From http://www.writingexcuses.com/2016/11/13/11-46-colonialism-with-steven-barnes-tempest-bradford-dongwon-song-and-shveta-thakrar/
Key Points: Colonialism? Contextualizing conversations about race and culture in history. Manifest destiny. What gets appropriated, how it's told, and who gets to tell. Justifying taking things from other people. Colonialism is two-directional, first the impact on those who were colonized, but then reflection when those people internalize it. De-colonize, don't diversify. Colonizing erase culture, but it also creates cultures. Navigating that intersection of cultures is our challenge. Colonialist narratives make colonizers feel better about themselves, and those who are colonized or marginalized feel worse about themselves. The meaning of a communication is the response you get, and repeating an offensive communication is not respect. Repeating a trope again and again, the impact accumulates, and leaves a mark, a wound over time. Doing this is a craft problem -- why are you repeating what 10,000 people have done? Do something new, exciting, interesting, and specific instead. There are resources out there. Sit down, talk to someone, and do your research.

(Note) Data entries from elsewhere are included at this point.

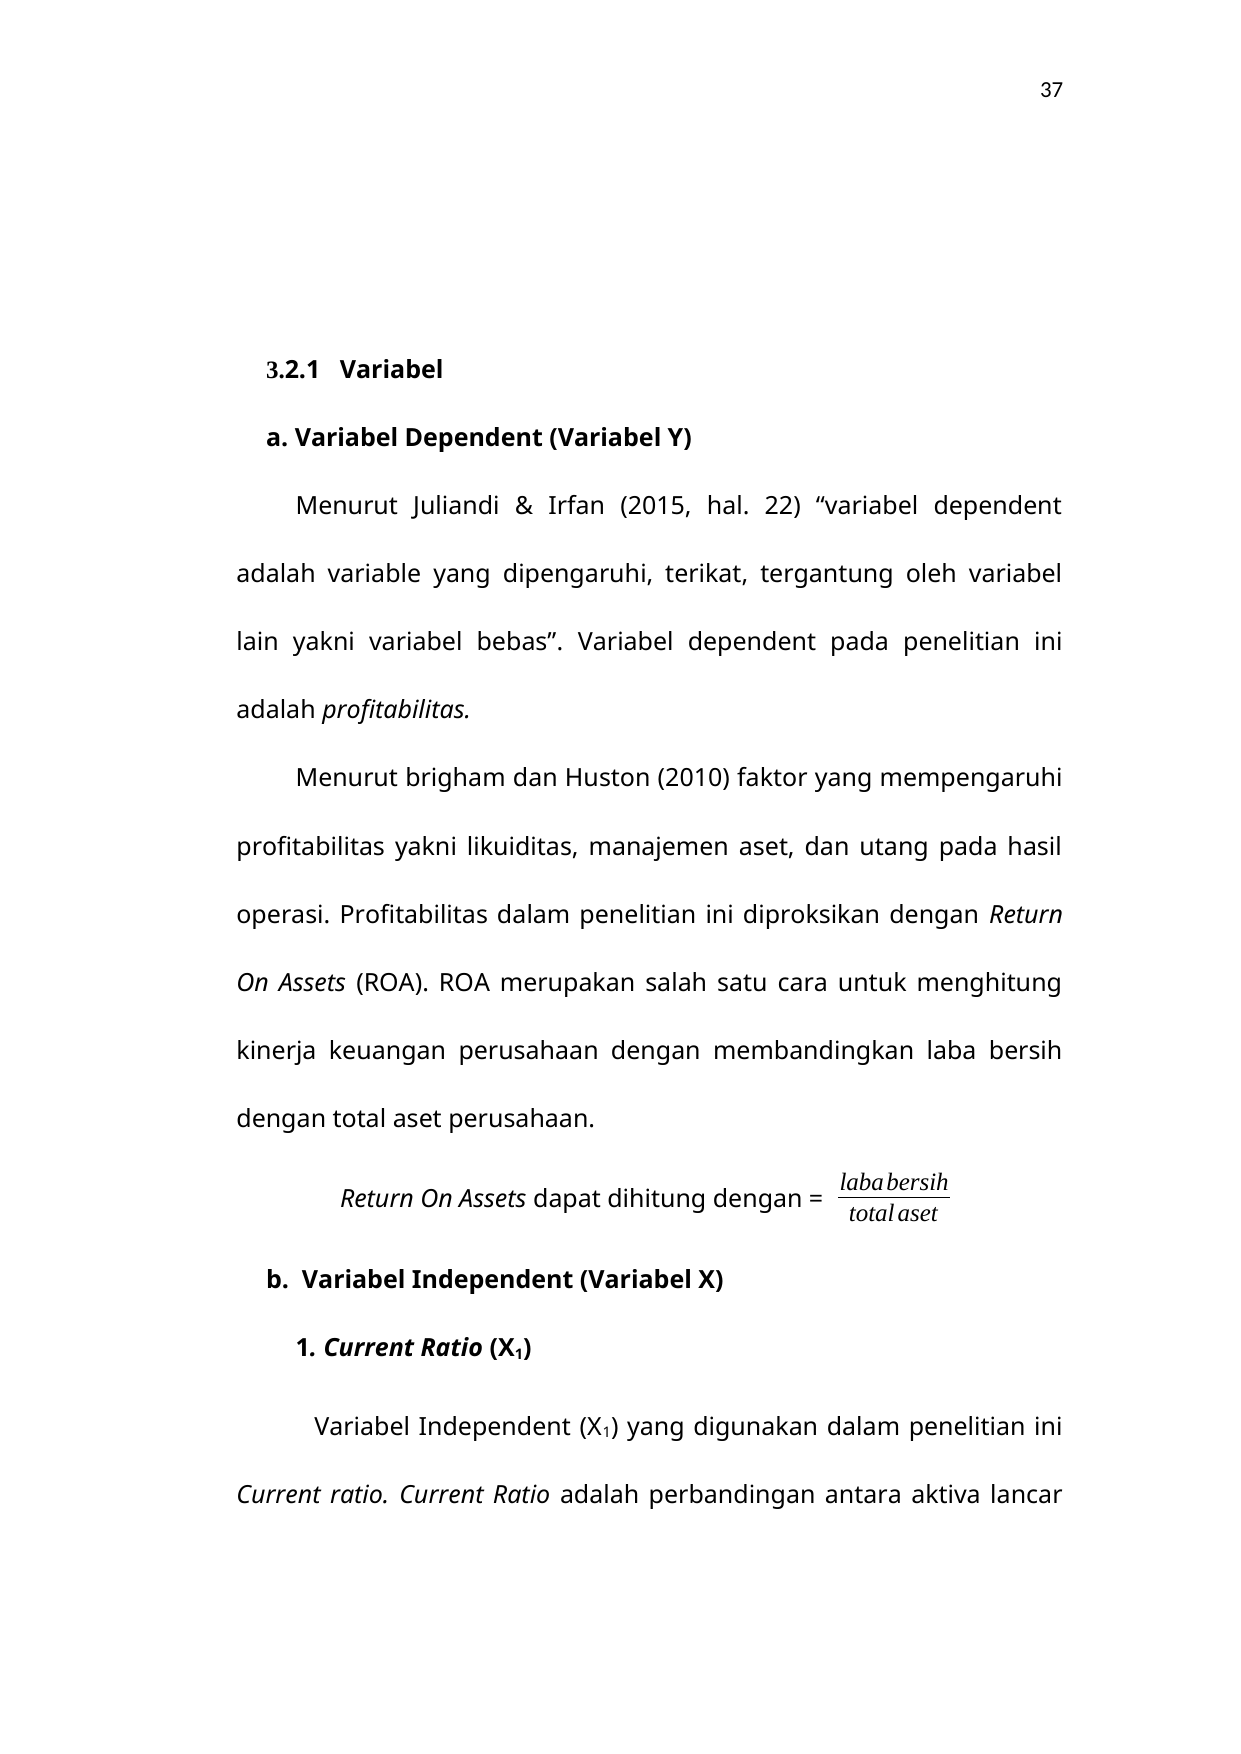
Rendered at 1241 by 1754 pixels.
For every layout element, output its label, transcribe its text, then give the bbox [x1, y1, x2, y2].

text Return On Assets dapat dihitung dengan = [311, 1169, 1063, 1228]
text 1. Current Ratio (X1) [236, 1330, 1063, 1364]
text a. Variabel Dependent (Variabel Y) [266, 419, 1063, 453]
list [236, 1408, 1063, 1510]
text Menurut Juliandi & Irfan (2015, hal. 22) “variabel dependent adalah variable yang dipengaruhi, terikat, tergantung oleh variabel lain yakni variabel bebas”. Variabel dependent pada penelitian ini adalah profitabilitas. [236, 487, 1063, 726]
text Menurut brigham dan Huston (2010) faktor yang mempengaruhi profitabilitas yakni likuiditas, manajemen aset, dan utang pada hasil operasi. Profitabilitas dalam penelitian ini diproksikan dengan Return On Assets (ROA). ROA merupakan salah satu cara untuk menghitung kinerja keuangan perusahaan dengan membandingkan laba bersih dengan total aset perusahaan. [236, 760, 1063, 1135]
text 3.2.1 Variabel [266, 351, 1063, 385]
text b. Variabel Independent (Variabel X) [236, 1262, 1063, 1296]
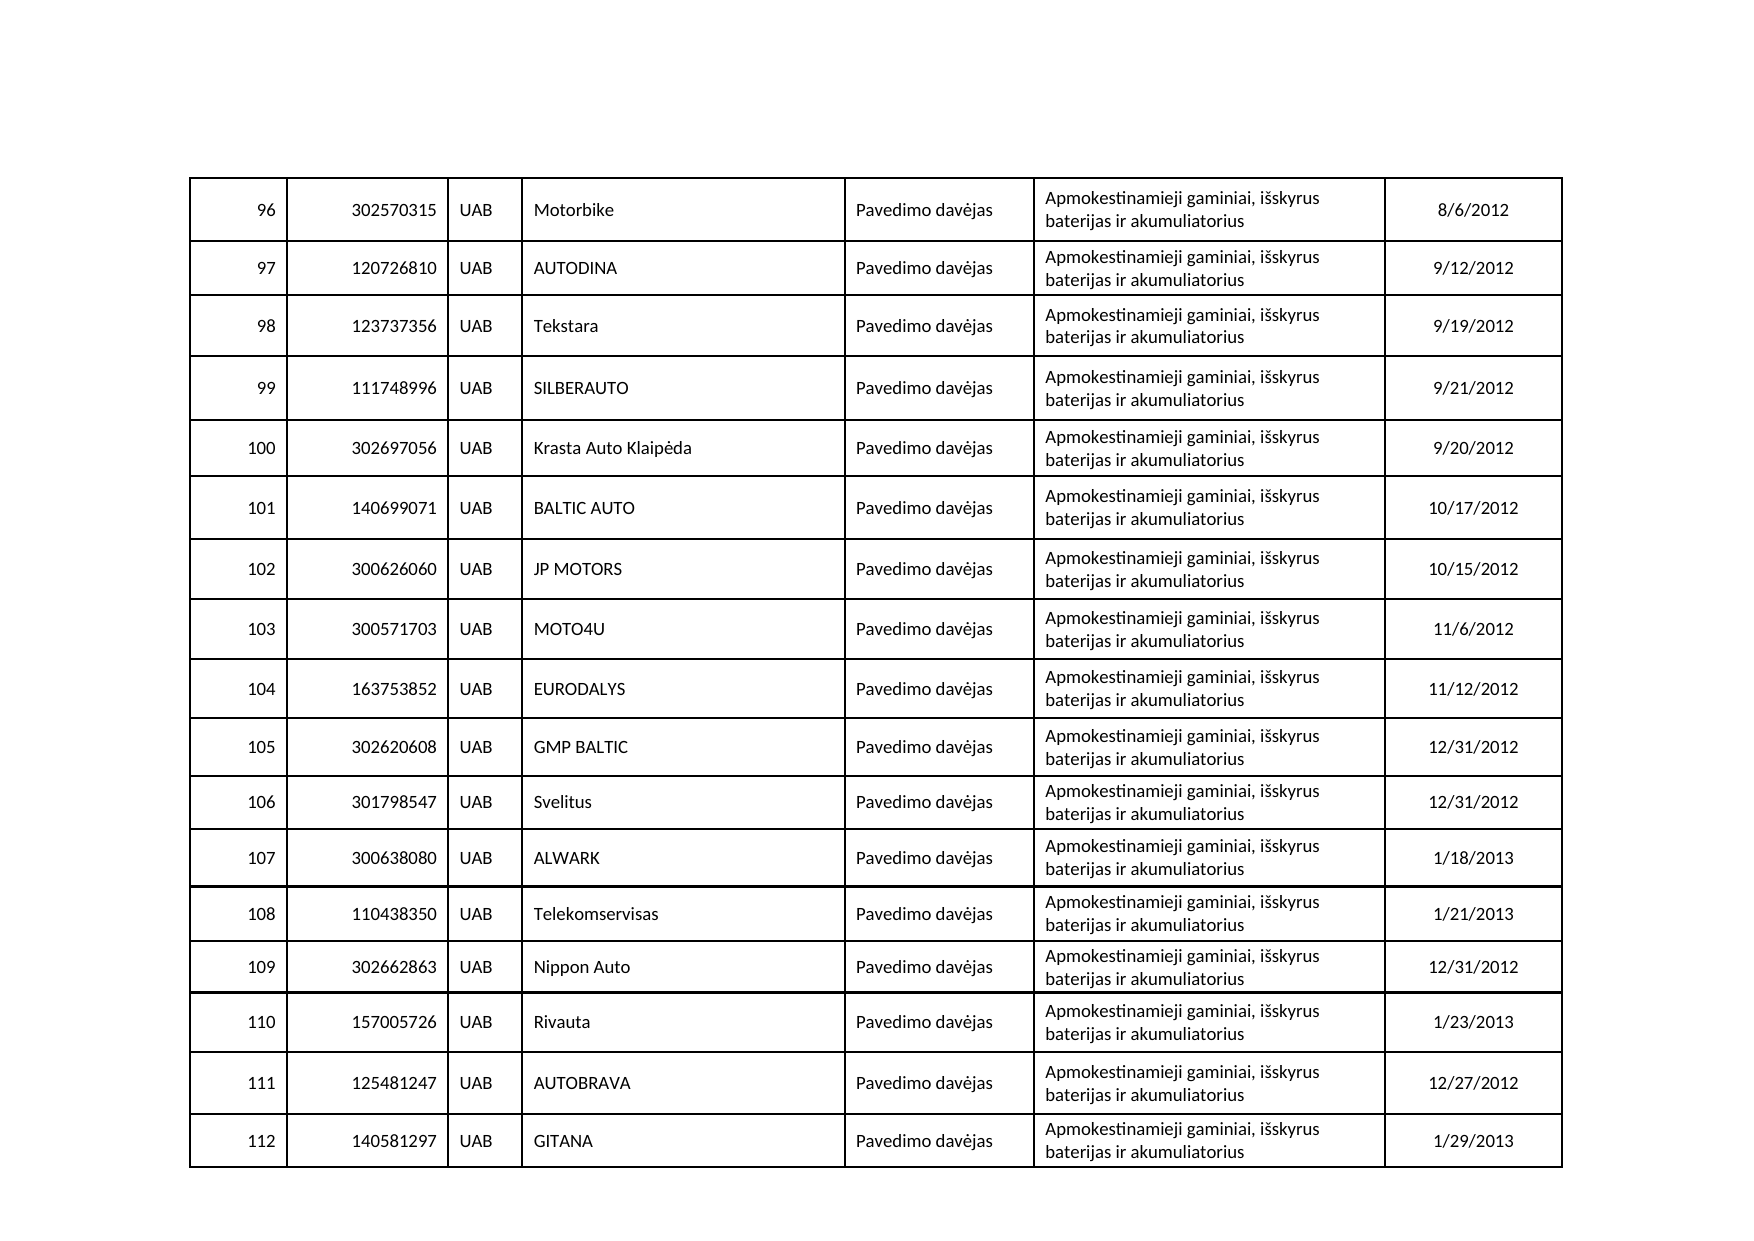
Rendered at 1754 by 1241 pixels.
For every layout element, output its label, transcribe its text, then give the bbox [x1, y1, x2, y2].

table_cell Pavedimo davėjas [846, 830, 1033, 885]
table_cell 11/12/2012 [1386, 660, 1561, 717]
table_cell 12/27/2012 [1386, 1053, 1561, 1113]
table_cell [1035, 1115, 1384, 1166]
table_cell Tekstara [523, 296, 844, 355]
table_cell 1/23/2013 [1386, 994, 1561, 1051]
table_cell Apmokestinamieji gaminiai, išskyrus baterijas ir akumuliatorius [1035, 600, 1384, 658]
table_cell 12/31/2012 [1386, 719, 1561, 774]
table_cell 1/21/2013 [1386, 888, 1561, 940]
table_cell Pavedimo davėjas [846, 1053, 1033, 1113]
table_cell UAB [449, 1115, 521, 1166]
table_cell Apmokestinamieji gaminiai, išskyrus baterijas ir akumuliatorius [1035, 421, 1384, 475]
table_cell Apmokestinamieji gaminiai, išskyrus baterijas ir akumuliatorius [1035, 994, 1384, 1051]
table_cell Pavedimo davėjas [846, 540, 1033, 598]
table_cell 102 [191, 540, 286, 598]
table_cell Pavedimo davėjas [846, 600, 1033, 658]
table_cell Apmokestinamieji gaminiai, išskyrus baterijas ir akumuliatorius [1035, 477, 1384, 537]
table_cell 108 [191, 888, 286, 940]
table_cell UAB [449, 942, 521, 991]
table_cell Apmokestinamieji gaminiai, išskyrus baterijas ir akumuliatorius [1035, 942, 1384, 991]
table_cell 100 [191, 421, 286, 475]
table_cell 123737356 [288, 296, 447, 355]
table_cell Pavedimo davėjas [846, 994, 1033, 1051]
table_cell Apmokestinamieji gaminiai, išskyrus baterijas ir akumuliatorius [1035, 830, 1384, 885]
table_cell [1035, 179, 1384, 239]
table_cell 9/12/2012 [1386, 242, 1561, 294]
table_cell 97 [191, 242, 286, 294]
table_cell Nippon Auto [523, 942, 844, 991]
table_cell UAB [449, 777, 521, 828]
table_cell UAB [449, 660, 521, 717]
table_cell Pavedimo davėjas [846, 719, 1033, 774]
table_cell 12/31/2012 [1386, 942, 1561, 991]
table_cell 9/20/2012 [1386, 421, 1561, 475]
table_cell Pavedimo davėjas [846, 1115, 1033, 1166]
table_cell 301798547 [288, 777, 447, 828]
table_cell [1035, 1053, 1384, 1113]
table_cell 9/19/2012 [1386, 296, 1561, 355]
table_cell 107 [191, 830, 286, 885]
table_cell UAB [449, 179, 521, 239]
table_cell UAB [449, 1053, 521, 1113]
table_cell GITANA [523, 1115, 844, 1166]
table_cell Pavedimo davėjas [846, 942, 1033, 991]
table_cell 140581297 [288, 1115, 447, 1166]
table_cell UAB [449, 994, 521, 1051]
table_cell 163753852 [288, 660, 447, 717]
table_cell 302662863 [288, 942, 447, 991]
table_cell UAB [449, 242, 521, 294]
table_cell Motorbike [523, 179, 844, 239]
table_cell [1035, 242, 1384, 294]
table_cell ALWARK [523, 830, 844, 885]
table_cell Rivauta [523, 994, 844, 1051]
table_cell UAB [449, 540, 521, 598]
table_cell Svelitus [523, 777, 844, 828]
table_cell AUTOBRAVA [523, 1053, 844, 1113]
table_cell 99 [191, 357, 286, 419]
table_cell 120726810 [288, 242, 447, 294]
table_cell Apmokestinamieji gaminiai, išskyrus baterijas ir akumuliatorius [1035, 540, 1384, 598]
table_cell 12/31/2012 [1386, 777, 1561, 828]
table_cell BALTIC AUTO [523, 477, 844, 537]
table_cell UAB [449, 888, 521, 940]
table_cell 111748996 [288, 357, 447, 419]
table_cell 98 [191, 296, 286, 355]
table_cell 10/15/2012 [1386, 540, 1561, 598]
table_cell 8/6/2012 [1386, 179, 1561, 239]
table_cell Pavedimo davėjas [846, 179, 1033, 239]
table_cell Apmokestinamieji gaminiai, išskyrus baterijas ir akumuliatorius [1035, 357, 1384, 419]
table_cell 11/6/2012 [1386, 600, 1561, 658]
table_cell 96 [191, 179, 286, 239]
table_cell 10/17/2012 [1386, 477, 1561, 537]
table_cell 101 [191, 477, 286, 537]
table_cell JP MOTORS [523, 540, 844, 598]
table_cell 300571703 [288, 600, 447, 658]
table_cell Apmokestinamieji gaminiai, išskyrus baterijas ir akumuliatorius [1035, 888, 1384, 940]
table_cell Telekomservisas [523, 888, 844, 940]
table_cell UAB [449, 719, 521, 774]
table_cell 110 [191, 994, 286, 1051]
table_cell 111 [191, 1053, 286, 1113]
table_cell UAB [449, 421, 521, 475]
table_cell Pavedimo davėjas [846, 242, 1033, 294]
table_cell Apmokestinamieji gaminiai, išskyrus baterijas ir akumuliatorius [1035, 660, 1384, 717]
table_cell 125481247 [288, 1053, 447, 1113]
table_cell UAB [449, 357, 521, 419]
table_cell 109 [191, 942, 286, 991]
table_cell UAB [449, 600, 521, 658]
table_cell 157005726 [288, 994, 447, 1051]
table_cell 1/29/2013 [1386, 1115, 1561, 1166]
table_cell 300638080 [288, 830, 447, 885]
table_cell 112 [191, 1115, 286, 1166]
table_cell 302620608 [288, 719, 447, 774]
table_cell MOTO4U [523, 600, 844, 658]
table_cell 104 [191, 660, 286, 717]
table_cell Pavedimo davėjas [846, 660, 1033, 717]
table_cell UAB [449, 830, 521, 885]
table_cell 110438350 [288, 888, 447, 940]
table_cell Krasta Auto Klaipėda [523, 421, 844, 475]
table_cell Pavedimo davėjas [846, 357, 1033, 419]
table_cell 103 [191, 600, 286, 658]
table_cell 106 [191, 777, 286, 828]
table_cell 105 [191, 719, 286, 774]
table_cell 9/21/2012 [1386, 357, 1561, 419]
table_cell UAB [449, 477, 521, 537]
table_cell GMP BALTIC [523, 719, 844, 774]
table_cell Apmokestinamieji gaminiai, išskyrus baterijas ir akumuliatorius [1035, 777, 1384, 828]
table_cell EURODALYS [523, 660, 844, 717]
table_cell Apmokestinamieji gaminiai, išskyrus baterijas ir akumuliatorius [1035, 296, 1384, 355]
table_cell 302570315 [288, 179, 447, 239]
table_cell Pavedimo davėjas [846, 888, 1033, 940]
table_cell Pavedimo davėjas [846, 296, 1033, 355]
table_cell Pavedimo davėjas [846, 421, 1033, 475]
table_cell Pavedimo davėjas [846, 777, 1033, 828]
table_cell Apmokestinamieji gaminiai, išskyrus baterijas ir akumuliatorius [1035, 719, 1384, 774]
table_cell 302697056 [288, 421, 447, 475]
table_cell UAB [449, 296, 521, 355]
table_cell 140699071 [288, 477, 447, 537]
table_cell 300626060 [288, 540, 447, 598]
table_cell 1/18/2013 [1386, 830, 1561, 885]
table_cell SILBERAUTO [523, 357, 844, 419]
table_cell Pavedimo davėjas [846, 477, 1033, 537]
table_cell AUTODINA [523, 242, 844, 294]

( Lots and lots of good stuff! )
[Mary] That is great advice to end on. So we are going to end by giving our listeners some homework, or a writing prompt. Which I…
[Tempest] That's me.
[Mary] You got that?
[Tempest] I got the writing prompt. All right. So. What I want you to do is I want you to take a character that you know very well. You want to start… Do this exercise the first time with a character that's not yours. With some character from a book, TV show, movie series, whatever…
[Mary] Fanfiction!
[Tempest] Yeah. That you know all about that character. Or you feel like you know all about that character. Write a character sketch of them. Like one page, two pages. Then change that character's… Something about that character's identity that has to do with their race, their ethnicity, their culture, their… Where they come from. Make that change. Think about it. Then sit down and write the character sketch again. Really think about what would be different about that person, about their history, about their life, about the way they interact with people that they're on the superhero team with or their friends or whatever it is. How those things might be different? How they might be impacted by that major change?
[Mary] That's a great prompt. So I'd like to thank our panelists. I would like to thank our listeners on the Writing Excuses cruise.
[Whoo! Applause.]
[Mary] You guys are out of excuses. Now go write.